Cyclic GMP-Induced Reduction in Cardiac Myocyte Function Is Partially Mediated by Activation of the Sarcoplasmic Reticulum Ca2+-ATPase

Abstract

We tested the hypothesis that the mechanism through which cyclic GMP reduces cardiac function is mediated by activation of the sarcoplasmic reticulum Ca²⁺-ATPase (SERCA). Cardiac myocytes were isolated from New Zealand white rabbits (n = 11). Individual ventricular cells were stimulated by electrical field stimulation. The maximal rate of cell shortening and percentage shortening were measured with a video edge detector. Thapsigargin (10^–8 mol/l) was used as a specific inhibitor of SERCA. When 8-bromo-cyclic GMP (8-Br-cGMP, 10^{–7, –6, –5} mol/l) was added to cells, the maximal rate of myocyte shortening (R_max, µm/s) and percentage shortening were both decreased in a concentration-dependent manner.

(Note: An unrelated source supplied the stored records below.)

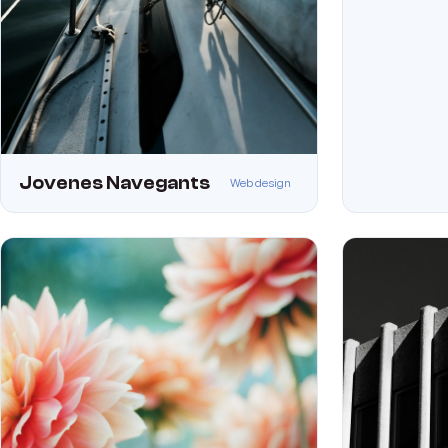
Jovenes Navegants
Web design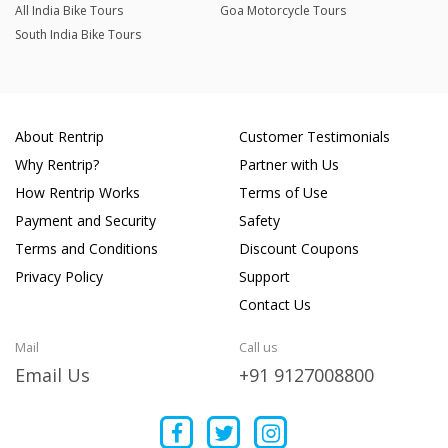
All India Bike Tours
Goa Motorcycle Tours
South India Bike Tours
About Rentrip
Customer Testimonials
Why Rentrip?
Partner with Us
How Rentrip Works
Terms of Use
Payment and Security
Safety
Terms and Conditions
Discount Coupons
Privacy Policy
Support
Contact Us
Mail
Call us
Email Us
+91 9127008800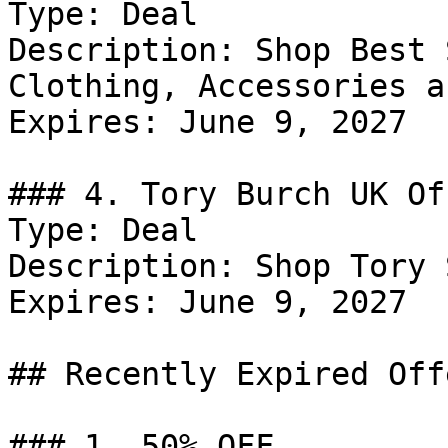
Type: Deal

R_max decreased 27% from 117 ± 12 at baseline to 85.2 ± 13 when 10^–5 mol/l of 8-Br-cGMP was present, and percent shortening was reduced 28% from 6.0 ± 0.5 to 4.3 ± 0.5%. Thapsigargin (10^–8 mol/l) increased the maximal rate of myocyte shortening and percent shortening. Addition of thapsigargin prior to 8-Br-cGMP reduced the negative effects of cGMP on myocyte function. The percent shortening decreased only 11% and R_max decreased 14% with 10^–5 mol/l 8-Br-cGMP, which was not significant. Cyclopiazonic acid, another SERCA inhibitor, was also used to test whether 8-Br-cGMP reduced myocyte function through SERCA. The results were similar to those when thapsigargin was used. These results indicated that the cyclic GMP-induced reduction in cardiac myocyte function was partially mediated through the action of the sarcoplasmic reticulum Ca²⁺-ATPase.